Erbsenprotein kombiniert mit Reisprotein ergibt eine hochwertige pflanzliche Proteinquelle, denn Reis hat viel von der Aminosäure Methionin, die Erbse ist dafür stark im Gehalt an Lysin.

Fazit: die Kombination machts!

Wir müssen uns nichts vormachen. Eine Pouletbrust mit Gemüse, das passt prima. Das Ersatzprodukt aus Erbsenprotein schwächelt hier auf den ersten Blick, da das Aminosäurenprofil der Erbse naturgegeben nicht optimal ist. Das gleiche gilt übrigens auch für Tofu.

Geschickte Kombination der Einzelzutaten erhöht den Nährwert (zvg planted foods ag)

Durch die geschickte Kombination können diese Pflanzenproteine jedoch einfach aufgepeppt werden. In der Praxis funktioniert das zum Beispiel ganz wunderbar und lecker mit Reis. So einfach geht das: eine gute Nachricht! Die Herausforderung bleibt bei der auswärtigen Verpflegung, aber das ist ein anderes Thema.

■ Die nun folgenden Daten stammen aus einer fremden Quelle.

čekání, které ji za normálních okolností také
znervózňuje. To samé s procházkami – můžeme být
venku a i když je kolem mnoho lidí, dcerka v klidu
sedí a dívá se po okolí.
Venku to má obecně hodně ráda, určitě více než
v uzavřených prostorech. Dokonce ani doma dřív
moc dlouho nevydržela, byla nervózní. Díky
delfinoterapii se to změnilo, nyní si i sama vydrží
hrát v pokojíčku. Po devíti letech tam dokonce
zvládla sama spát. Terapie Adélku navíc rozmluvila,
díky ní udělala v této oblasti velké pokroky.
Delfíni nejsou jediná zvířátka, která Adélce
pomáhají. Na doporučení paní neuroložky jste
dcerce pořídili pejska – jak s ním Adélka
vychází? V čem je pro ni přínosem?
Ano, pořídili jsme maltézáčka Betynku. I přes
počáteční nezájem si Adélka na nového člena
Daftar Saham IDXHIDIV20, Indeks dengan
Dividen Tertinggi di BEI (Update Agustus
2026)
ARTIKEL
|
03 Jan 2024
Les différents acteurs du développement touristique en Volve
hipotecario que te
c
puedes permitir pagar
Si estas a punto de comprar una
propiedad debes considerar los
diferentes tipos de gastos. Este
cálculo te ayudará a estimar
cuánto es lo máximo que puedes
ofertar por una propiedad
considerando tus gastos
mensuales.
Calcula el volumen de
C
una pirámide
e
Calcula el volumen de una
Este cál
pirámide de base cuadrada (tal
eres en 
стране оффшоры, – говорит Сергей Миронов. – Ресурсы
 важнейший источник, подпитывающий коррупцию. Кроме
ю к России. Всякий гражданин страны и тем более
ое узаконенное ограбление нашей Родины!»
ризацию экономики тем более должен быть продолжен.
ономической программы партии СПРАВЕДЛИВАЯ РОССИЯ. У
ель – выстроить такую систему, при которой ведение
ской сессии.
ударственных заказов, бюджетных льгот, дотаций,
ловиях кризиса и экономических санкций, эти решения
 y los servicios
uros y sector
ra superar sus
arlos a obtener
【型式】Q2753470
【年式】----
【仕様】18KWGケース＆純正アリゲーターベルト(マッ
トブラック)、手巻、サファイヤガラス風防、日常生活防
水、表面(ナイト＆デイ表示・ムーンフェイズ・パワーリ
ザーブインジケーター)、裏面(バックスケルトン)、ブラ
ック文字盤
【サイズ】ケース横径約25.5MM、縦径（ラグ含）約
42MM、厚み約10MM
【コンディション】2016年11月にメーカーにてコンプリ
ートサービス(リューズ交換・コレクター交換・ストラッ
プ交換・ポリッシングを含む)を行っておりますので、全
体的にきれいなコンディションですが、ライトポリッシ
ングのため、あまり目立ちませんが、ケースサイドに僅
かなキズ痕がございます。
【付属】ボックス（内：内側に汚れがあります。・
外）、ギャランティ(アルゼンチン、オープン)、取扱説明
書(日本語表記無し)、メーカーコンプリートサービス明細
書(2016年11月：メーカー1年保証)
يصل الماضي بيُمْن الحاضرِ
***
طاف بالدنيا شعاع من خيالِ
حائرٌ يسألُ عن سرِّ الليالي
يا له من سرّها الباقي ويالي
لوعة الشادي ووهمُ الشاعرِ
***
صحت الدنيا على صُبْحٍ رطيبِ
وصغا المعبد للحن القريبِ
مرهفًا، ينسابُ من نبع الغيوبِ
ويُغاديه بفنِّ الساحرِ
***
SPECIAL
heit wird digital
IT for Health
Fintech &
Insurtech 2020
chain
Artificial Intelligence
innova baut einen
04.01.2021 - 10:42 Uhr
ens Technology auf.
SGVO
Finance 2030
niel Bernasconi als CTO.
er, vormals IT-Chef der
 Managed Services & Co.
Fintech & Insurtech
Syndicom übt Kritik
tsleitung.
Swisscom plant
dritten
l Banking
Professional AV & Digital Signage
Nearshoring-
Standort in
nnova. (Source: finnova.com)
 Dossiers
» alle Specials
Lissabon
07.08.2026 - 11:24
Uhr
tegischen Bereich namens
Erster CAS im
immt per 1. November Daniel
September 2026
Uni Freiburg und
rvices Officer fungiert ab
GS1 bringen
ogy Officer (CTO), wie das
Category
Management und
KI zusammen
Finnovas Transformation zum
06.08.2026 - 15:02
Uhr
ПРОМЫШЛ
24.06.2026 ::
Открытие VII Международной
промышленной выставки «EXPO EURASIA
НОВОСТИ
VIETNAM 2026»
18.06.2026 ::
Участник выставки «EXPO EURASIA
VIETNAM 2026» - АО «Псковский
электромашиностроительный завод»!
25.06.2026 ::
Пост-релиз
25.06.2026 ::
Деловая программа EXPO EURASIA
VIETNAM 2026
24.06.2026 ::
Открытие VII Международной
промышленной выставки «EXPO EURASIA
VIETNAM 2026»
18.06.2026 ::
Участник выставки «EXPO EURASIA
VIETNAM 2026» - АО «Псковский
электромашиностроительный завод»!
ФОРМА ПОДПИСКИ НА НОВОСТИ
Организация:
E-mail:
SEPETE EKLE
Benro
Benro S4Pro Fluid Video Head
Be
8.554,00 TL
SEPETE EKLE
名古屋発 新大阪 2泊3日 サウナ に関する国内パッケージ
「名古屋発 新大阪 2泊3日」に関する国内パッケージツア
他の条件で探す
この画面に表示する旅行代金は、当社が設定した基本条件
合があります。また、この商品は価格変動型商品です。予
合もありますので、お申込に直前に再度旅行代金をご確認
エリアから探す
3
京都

Geschickt kombiniert stehen pflanzliche Proteine auch bei mir auf dem Tisch und ersetzen oft tierische Produkte. Die ökologischen Auswirkungen sind positiv und mein Körper bekommt alles, was er nach einem harten Training braucht. Nachhaltiger Gewinn für Alle.

Übrigens:

Dabei kommt mir die traditionelle Küche Indiens in den Sinn. Dort kombinieren sie ihre Linsengerichte gerne mit Reis. Vielleicht haben sie vor tausenden von Jahren einfach gemerkt, dass ihr Körper durch diese Kombination mehr aus der Nahrung machen kann und damit stärker wird?